Other near-term weapons/payload improvements promise significant combat capability enhancements. The Advanced Seal Delivery System (ASDS) incorporates a dry environment allowing long-range (125 NM) covert insertion of Special Forces from submarines. The first ASDS was delivered in FY00. Development of Tactical Tomahawk will allow for Battle Damage Assessment, in-flight loitering, and retargeting while cutting missile costs by 50 percent. MK-48 torpedo development is focused on making the torpedo acoustically stealthier with much improved performance in the difficult littoral acoustic environment. Finally, the Improved Submarine Launched Mobile Mine (ISLMM) is a long-range offensive mining capability that employs a modified MK-48, capable of maneuvering (with waypoint insertion) for optimum placement, to deliver two warheads/mines.

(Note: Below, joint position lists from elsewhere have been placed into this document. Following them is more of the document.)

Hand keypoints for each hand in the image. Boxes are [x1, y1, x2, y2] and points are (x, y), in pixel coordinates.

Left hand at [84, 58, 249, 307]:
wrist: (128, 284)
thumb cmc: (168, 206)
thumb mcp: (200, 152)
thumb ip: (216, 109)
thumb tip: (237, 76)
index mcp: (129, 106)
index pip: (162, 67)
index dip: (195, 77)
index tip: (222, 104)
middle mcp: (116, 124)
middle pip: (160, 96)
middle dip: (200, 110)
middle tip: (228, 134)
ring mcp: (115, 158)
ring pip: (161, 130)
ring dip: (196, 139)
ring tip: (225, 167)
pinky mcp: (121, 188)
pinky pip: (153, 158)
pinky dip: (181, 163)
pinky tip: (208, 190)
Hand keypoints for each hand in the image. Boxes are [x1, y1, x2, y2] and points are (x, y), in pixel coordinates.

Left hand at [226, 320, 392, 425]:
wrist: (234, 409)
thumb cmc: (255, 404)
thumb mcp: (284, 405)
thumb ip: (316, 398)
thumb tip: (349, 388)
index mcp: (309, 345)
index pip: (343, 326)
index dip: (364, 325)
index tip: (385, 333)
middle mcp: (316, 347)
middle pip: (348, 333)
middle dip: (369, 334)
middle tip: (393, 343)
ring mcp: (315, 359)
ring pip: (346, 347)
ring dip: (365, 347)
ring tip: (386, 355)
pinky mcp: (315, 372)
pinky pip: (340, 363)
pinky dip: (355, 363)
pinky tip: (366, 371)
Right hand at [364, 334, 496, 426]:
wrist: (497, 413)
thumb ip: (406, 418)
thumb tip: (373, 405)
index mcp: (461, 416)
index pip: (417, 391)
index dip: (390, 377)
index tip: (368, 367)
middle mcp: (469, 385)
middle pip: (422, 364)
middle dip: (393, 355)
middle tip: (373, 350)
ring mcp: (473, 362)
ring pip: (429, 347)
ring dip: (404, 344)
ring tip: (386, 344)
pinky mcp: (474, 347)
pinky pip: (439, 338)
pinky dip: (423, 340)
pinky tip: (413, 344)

The Navy conducts Large Scale Vehicle Modeling at Lake Pend Oreille, Idaho. The innovative use of submarine models (approximately 1/4 scale) allows for substantial improvements in submarine hydrodynamic performance. LSV-2, delivered in FY00, will also be used to test alternate sail sizes and placement. Because the new photonics mast removes the need to place the sail over the control room, sail design can be modified both for improved hydrodynamic performance and, potentially, for carrying large future payloads outside the hull. The LSV program is one of several key projects that provide substantial opportunities for long-term technological and payload enhancements. The implementation of new systems and payloads (including future weapons) would be further facilitated by SSGN because of its large payload capacity and extremely large "ocean-interface" through each of its 24 missiles tubes. The VIRGINIA Class submarine's modular design and construction is ideally suited to the implementation of new systems and payloads as they become available to the fleet.

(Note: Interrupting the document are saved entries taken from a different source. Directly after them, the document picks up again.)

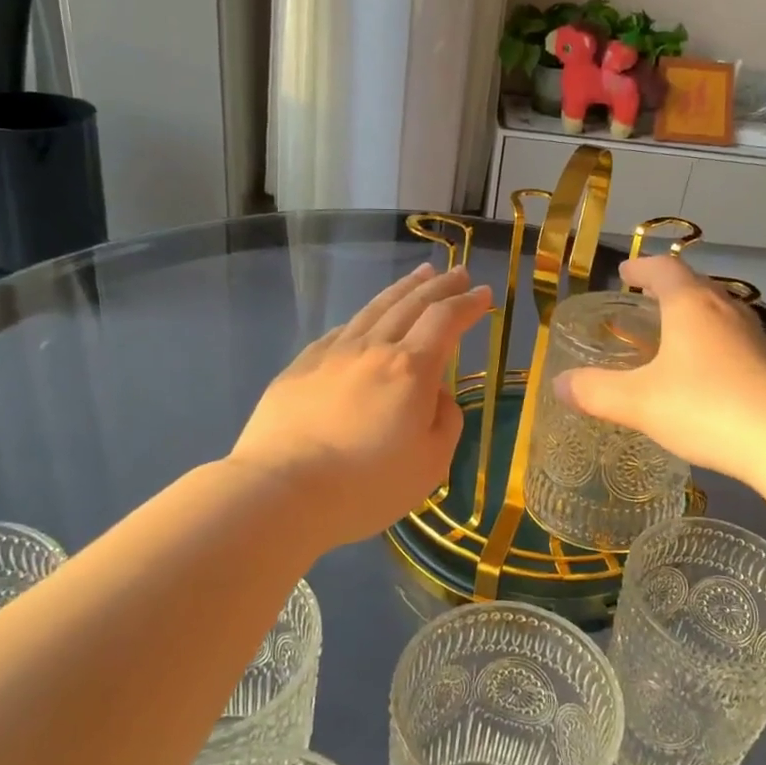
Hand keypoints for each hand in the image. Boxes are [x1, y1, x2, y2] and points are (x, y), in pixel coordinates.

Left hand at [231, 264, 491, 548]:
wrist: (281, 491)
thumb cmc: (366, 485)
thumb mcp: (431, 465)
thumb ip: (446, 422)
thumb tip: (437, 396)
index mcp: (411, 369)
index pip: (446, 321)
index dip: (468, 304)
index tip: (484, 293)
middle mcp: (373, 348)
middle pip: (411, 305)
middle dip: (440, 287)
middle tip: (458, 273)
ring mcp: (333, 353)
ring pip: (375, 309)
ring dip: (403, 289)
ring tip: (420, 275)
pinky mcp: (301, 366)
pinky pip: (342, 331)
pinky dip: (364, 317)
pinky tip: (366, 319)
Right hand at [552, 255, 765, 518]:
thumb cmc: (707, 407)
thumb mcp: (640, 402)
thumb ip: (596, 392)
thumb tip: (560, 384)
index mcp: (692, 306)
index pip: (664, 270)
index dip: (641, 268)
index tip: (624, 273)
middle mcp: (727, 312)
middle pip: (696, 288)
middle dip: (668, 291)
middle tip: (645, 303)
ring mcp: (757, 340)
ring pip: (719, 316)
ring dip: (694, 319)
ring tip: (672, 337)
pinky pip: (736, 345)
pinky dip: (713, 348)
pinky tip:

As noted, historical submarine design and construction provided limited volume for large payloads. The 1998 Defense Science Board "Submarine of the Future" studied this problem and recommended that future submarine designs focus on improving submarine payload as well as sensors. As a result, the Navy and the Defense Advanced Research Projects Agency (DARPA) have a Memorandum of Agreement to study advanced payloads and sensors systems in preparation for a long-term development effort. Based on the reports and recommendations following the initial concept development phase, the two contractor teams are now pursuing many promising concepts−including adjunct vehicles and offboard sensors−for further development.

Future Capabilities: Electric Ship

Stealth is the sine qua non requirement for submarines. The Navy and industry have concluded that electric drive will be a necessary, but not sufficient, condition for retaining stealth margins (i.e., standoff and counterdetection) into the far future. This assumes our potential adversaries will possess sensor and processor technology in the 2015 timeframe, which is similar to that which we are developing now. Furthermore, electric drive provides the opportunity to use all (rather than only about 15 percent) of the useful reactor power for a wide range of high power, high energy, and high endurance payloads, which the future will bring. Today, some 85 percent of the design reactor power can only be used for propulsion. Other benefits include the flexibility that electric drive brings to naval architecture (eliminate the tyranny of the shaft through use of external motors), on-the-fly reapportionment of power to deal with casualties, battle damage, or countermeasures (for high-speed incoming weapons), and growth potential in related technologies. It is important to develop the long lead supporting technologies today so that they will be available when required. We expect to incorporate electric drive into the VIRGINIA Class submarine starting with the ships to be authorized in the 2010 timeframe.

1. Submarines fired 25% of all Tomahawks launched by NATO at Serbian targets during Operation Allied Force.